= Racially motivated emergency call =

Fraudulent emergency calls which are motivated by racism

Racially motivated emergency calls are fraudulent emergency calls motivated by racism. According to Alivia Zubron at the University of Northern Iowa, the consequences of emergency calls to police are often overlooked; additionally, risk-averse callers may be motivated by the sense of control that emergency calls bring to a situation. As a result, racists may attempt to rationalize emergency calls against targets based on perceived factors other than race. A study by Jameesha Rock at Florida Atlantic University found that police officers who respond to racially motivated emergency calls tend to mediate the dispute by affirming that the crime did not happen.

==Instances==
===United States===
In the United States, African Americans are more likely to be perceived as violent or criminally suspicious because of their race. As a result, white people have been known to call 9-1-1 on black people.

In March 2018, William Colbert had the police called on him after a dispute over a refund. The caller alleged that he was armed, and when the police arrived to the scene one of them assaulted Colbert until he lay bleeding.

In April 2018, an employee at a Starbucks location in Philadelphia called police on two black customers who hadn't ordered anything because they were waiting for a business meeting. After they were arrested for trespassing, it was determined that there was no evidence that a crime was taking place. After the incident sparked protests and garnered international attention, Starbucks temporarily closed over 8,000 U.S. locations to provide racial bias training to its employees.
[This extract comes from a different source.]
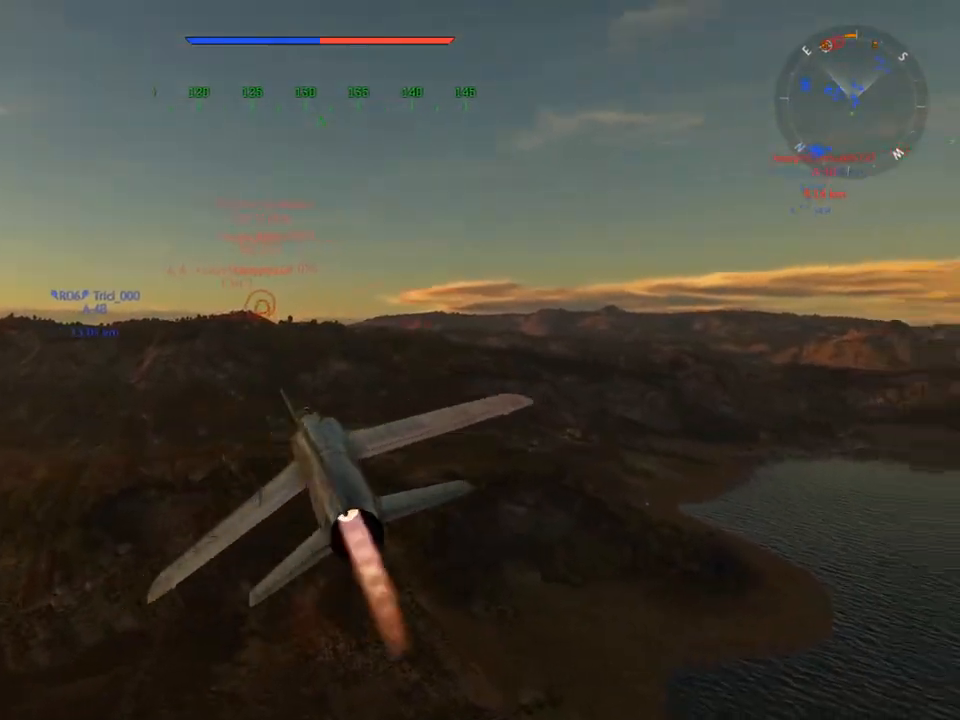
{"keys": ["c", "w"], "mouse": [], "mouse_move": "still", "events": []}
Also in April, five black women had the police called on them at Grandview Golf Club for not playing their game of golf fast enough.

Various incidents in 2019 garnered national coverage and went viral on social media under hashtags such as #BBQBecky.

Alison Ettel, the CEO of TreatWell Health, was recorded calling the police after observing an 8-year-old black girl selling water. Ettel claimed to have called the police to inquire about the legality of selling water without a permit. The internet deemed her "Permit Patty".

In October 2018 in New York City, Teresa Klein pretended to call the police on a black 9-year-old boy, alleging she had been groped. Security camera footage revealed that the child's backpack had brushed against her back, and two days later while in the bodega she apologized to the boy after being confronted with the recording. She became known as "Cornerstore Caroline."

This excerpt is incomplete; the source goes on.